The lunges killed me; they cost me a lot of time because I had to take fairly long breaks, albeit only 1 or 2 per set. With the db rows, I switched arms each time I got fatigued; for example, the first set was 6 reps left arm, 6 with the right, then 4 left and 4 right.

I was already exhausted before I trained today, and the bike ride between home and the gym was probably the slowest ever. Not sure what I'll do tomorrow, so I'll have to see how I feel when I wake up. Right now my arms are toast.

Something I've noticed over the past couple of days is that I can't seem to stop eating - I'm always hungry! Recently, I've been trying to cut back on starchy, processed carbs throughout the day, perhaps just as part of one meal. I've done this in the past, but not replaced the calories from those carbs with anything else, and thus lost weight (and energy). This time I'm making sure I have enough calories to fuel me all day. I'm still eating carbs - plenty of fruit and veggies - plus a lot more lean protein. My post-workout snack on Monday and Tuesday - at 10:00am - was a big bowl of plain 0% fat yogurt with two cups of mixed berries and a teaspoon of honey. By 11:00am, I felt more than ready for lunch. Today I had a peanut butter and banana sandwich on two slices of wholewheat. Let's see if that makes a difference.

My favourite meal at the moment is at Swiss Chalet - half a chicken with a side of mixed vegetables. So far, I haven't noticed any drop in my ability to train, especially this week, the first one following the new training program.

4 comments:

Paul French said...

I wasn't watching, what did you do for the french press, everyone has a different way of doing that exercise, mine looks like this.

http://www.youtube.com/watch?v=VWFEpSW1k40

Also, decline situps are done on the decline bench, the situps you did are called roman chair situps (the name of that little apparatus).
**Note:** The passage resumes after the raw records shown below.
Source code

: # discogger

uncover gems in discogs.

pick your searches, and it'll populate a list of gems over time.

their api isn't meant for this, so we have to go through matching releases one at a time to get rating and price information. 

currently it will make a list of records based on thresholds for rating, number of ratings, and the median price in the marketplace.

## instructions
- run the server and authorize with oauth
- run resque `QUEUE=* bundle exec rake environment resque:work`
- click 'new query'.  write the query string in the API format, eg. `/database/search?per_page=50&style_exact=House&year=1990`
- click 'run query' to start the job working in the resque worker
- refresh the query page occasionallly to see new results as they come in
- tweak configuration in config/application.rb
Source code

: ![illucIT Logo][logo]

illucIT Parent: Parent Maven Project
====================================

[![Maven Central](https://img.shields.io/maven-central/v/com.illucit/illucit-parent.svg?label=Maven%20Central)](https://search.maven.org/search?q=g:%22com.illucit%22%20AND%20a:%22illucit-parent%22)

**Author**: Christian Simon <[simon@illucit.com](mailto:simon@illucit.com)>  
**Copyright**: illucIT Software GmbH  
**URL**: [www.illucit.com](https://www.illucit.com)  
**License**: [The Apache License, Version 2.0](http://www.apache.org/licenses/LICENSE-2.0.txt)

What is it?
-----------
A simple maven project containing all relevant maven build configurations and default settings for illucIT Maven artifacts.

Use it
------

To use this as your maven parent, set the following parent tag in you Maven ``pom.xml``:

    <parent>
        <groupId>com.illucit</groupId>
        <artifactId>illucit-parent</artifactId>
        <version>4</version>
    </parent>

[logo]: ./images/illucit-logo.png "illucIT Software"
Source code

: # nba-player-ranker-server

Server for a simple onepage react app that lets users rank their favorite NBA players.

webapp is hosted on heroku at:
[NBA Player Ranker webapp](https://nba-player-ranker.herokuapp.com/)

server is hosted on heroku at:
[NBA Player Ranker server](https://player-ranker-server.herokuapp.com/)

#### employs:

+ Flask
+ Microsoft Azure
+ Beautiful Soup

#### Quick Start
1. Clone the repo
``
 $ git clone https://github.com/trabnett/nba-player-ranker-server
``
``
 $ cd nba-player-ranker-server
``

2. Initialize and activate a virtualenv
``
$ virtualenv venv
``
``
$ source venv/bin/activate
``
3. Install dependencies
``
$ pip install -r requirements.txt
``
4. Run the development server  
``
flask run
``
Common Sense Design said...

This is the video I used for reference: http://www.youtube.com/watch?v=8TM3DNr0QjU. However, looking at it again, I think I didn't do it quite right. When the bar came down it wasn't in line with my forehead, but further back past my head.

Paul French said...

heh i commented on the wrong post, and ya i simply call that a barbell skullcrusher, but everyone will always have there own names for each exercise.

Common Sense Design said...

Re: wrong post - I guess the photo threw off your concentration.